▸ **Exercise description**: Print every entry below again exactly as written, skipping the pictures.

** Opening Data excerpts block **

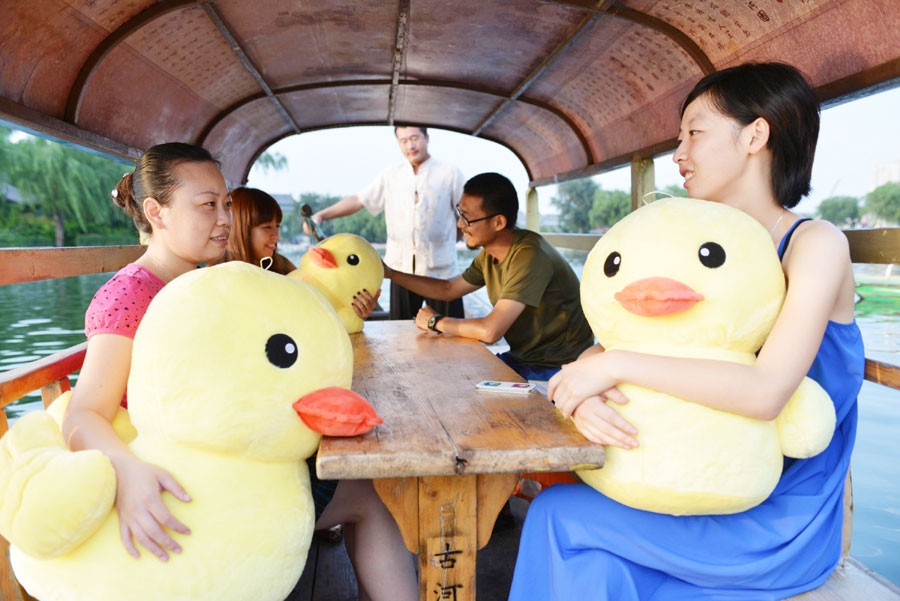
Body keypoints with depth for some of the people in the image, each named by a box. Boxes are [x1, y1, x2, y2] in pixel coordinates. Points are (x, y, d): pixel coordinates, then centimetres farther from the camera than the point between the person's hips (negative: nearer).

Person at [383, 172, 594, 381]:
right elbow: (448, 289, 17)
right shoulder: (489, 254, 1)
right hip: (522, 357, 8)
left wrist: (436, 321, -13)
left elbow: (490, 331, -30)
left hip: (557, 369, -7)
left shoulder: (528, 255, -26)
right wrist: (390, 273, 10)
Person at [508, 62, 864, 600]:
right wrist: (584, 395, -23)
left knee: (561, 515, -13)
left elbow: (766, 391, -31)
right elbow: (603, 349, 0)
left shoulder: (816, 244, -15)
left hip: (782, 523, -5)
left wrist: (618, 365, -29)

** Closing Data excerpts block **

▸ **Task output**:
Body keypoints with depth for some of the people in the image, each named by a box. Boxes are [x1, y1, x2, y2] in pixel coordinates. Points are (x, y, d): pixel coordinates, then centimetres farther from the camera than the point between the person's hips (negative: nearer).

Person at [383, 172, 594, 381]:
right elbow: (448, 289, 17)
right shoulder: (489, 254, 1)
right hip: (522, 357, 8)
left wrist: (436, 321, -13)
left elbow: (490, 331, -30)
left hip: (557, 369, -7)
left shoulder: (528, 255, -26)
right wrist: (390, 273, 10)
Person at [508, 62, 864, 600]:
right wrist: (584, 395, -23)
left knee: (561, 515, -13)
left elbow: (766, 391, -31)
right elbow: (603, 349, 0)
left shoulder: (816, 244, -15)
left hip: (782, 523, -5)
left wrist: (618, 365, -29)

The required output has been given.